In our shul, we can count the number of people who are both hard-core davveners and egalitarians (believers in equal rights for women in terms of participation in ritual) on one hand, literally. I guess that's my bottom line. I'm tired of constantly duking it out with hard-core davveners who are non-egalitarian and, frankly, barely tolerate my attitude, in some cases, on the one hand, and hard-core egalitarians who hardly ever set foot in shul, on the other hand.

To be fair to my current shul, it has come a long way since I first became a member. Women are now not only allowed on the bima when the aron kodesh ("ark" storing the Torah scrolls) is open, we now also have the privilege of chanting haftarot, Ashrei, Ein Kelokeinu, Adon Olam, kiddush, and birkat hamazon. We are also now counted for a minyan, though that's by necessity, rather than by the members' preference. But, on the other hand, as our shul hires rabbis who are farther and farther to the right, I feel less and less that I'm actually a member of a Conservative synagogue. The sad truth of the matter is that I've never felt truly at home in my current shul in my over 20 years of membership. Not only am I a hard-core egalitarian, I'm also, as someone whose belief in tradition teachings is not as literal as that of most shul-going Jews, someone who tends to interpret tradition in ways that clash with the hashkafah (religious point of view) of most of my fellow and sister congregants.

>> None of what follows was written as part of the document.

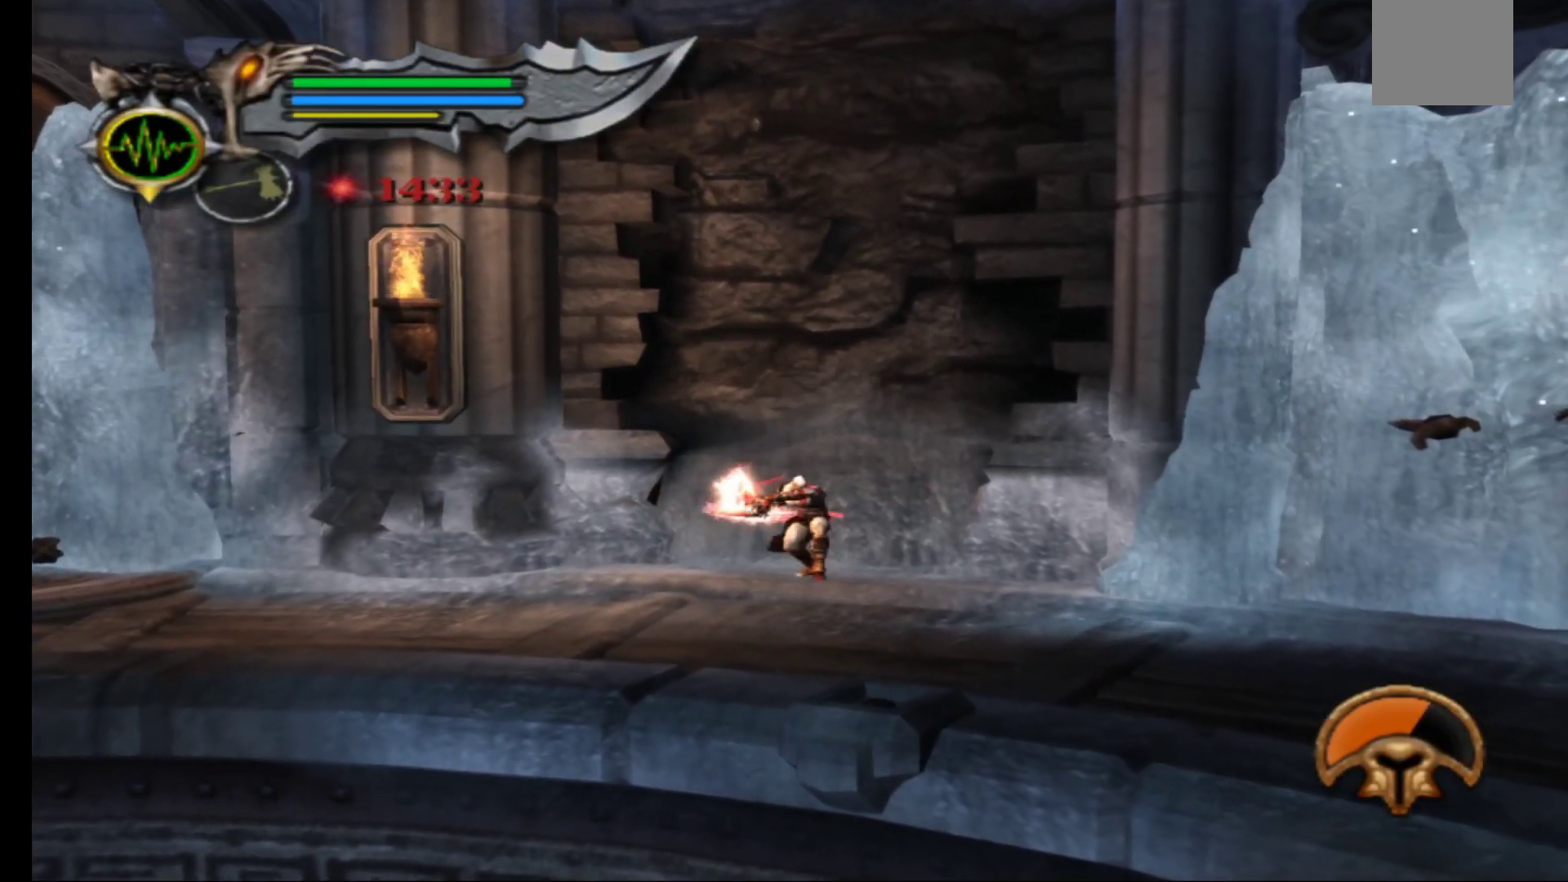
{"buttons": [], "left_stick": "down-right", "right_stick": "center", "events": [[200, "left_stick", "up-right"], [500, "left_stick", "down-right"]]}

Much as I'm not fond of the thought (and much as this will upset my Orthodox readers), I may have to give serious consideration to getting back on the subway on Shabbat to go davven at a shul where there's a higher percentage of people who share something reasonably resembling my hashkafah. Minyan Ma'at (or perhaps the Westside Minyan, or one of the other minyanim that meet in the Ansche Chesed building) might be a possibility. Or perhaps I might just go back to my old stomping grounds, a certain dual-affiliated Conservative/Reconstructionist synagogue on the Upper West Side. I could always davven out of the Siddur Sim Shalom while the rest of the gang is davvening out of the Kol Haneshamah. I used to do that all the time anyway (after they switched from the Birnbaum, which was my preference, aside from the "she-lo asani isha" part).This is something that I'm really going to have to think about, because it would mean that we'd become a two-shul family. My husband, as head of the ritual committee and one of the few members of our current synagogue who knows how to chant a haftarah, feels obliged to stay put. It's a sad business when one must choose between davvening where one's spouse is and davvening where one's soul is.
Thu Feb 23, 11:36:30 PM 2006

That’s the long story. This is the short story: This past Shabbat (Sabbath), I got on the subway and went back to the Westside Minyan for the first time in roughly a decade.

And I’m not sorry.

It’s been years since I’ve felt so totally at home at a Shabbat morning service.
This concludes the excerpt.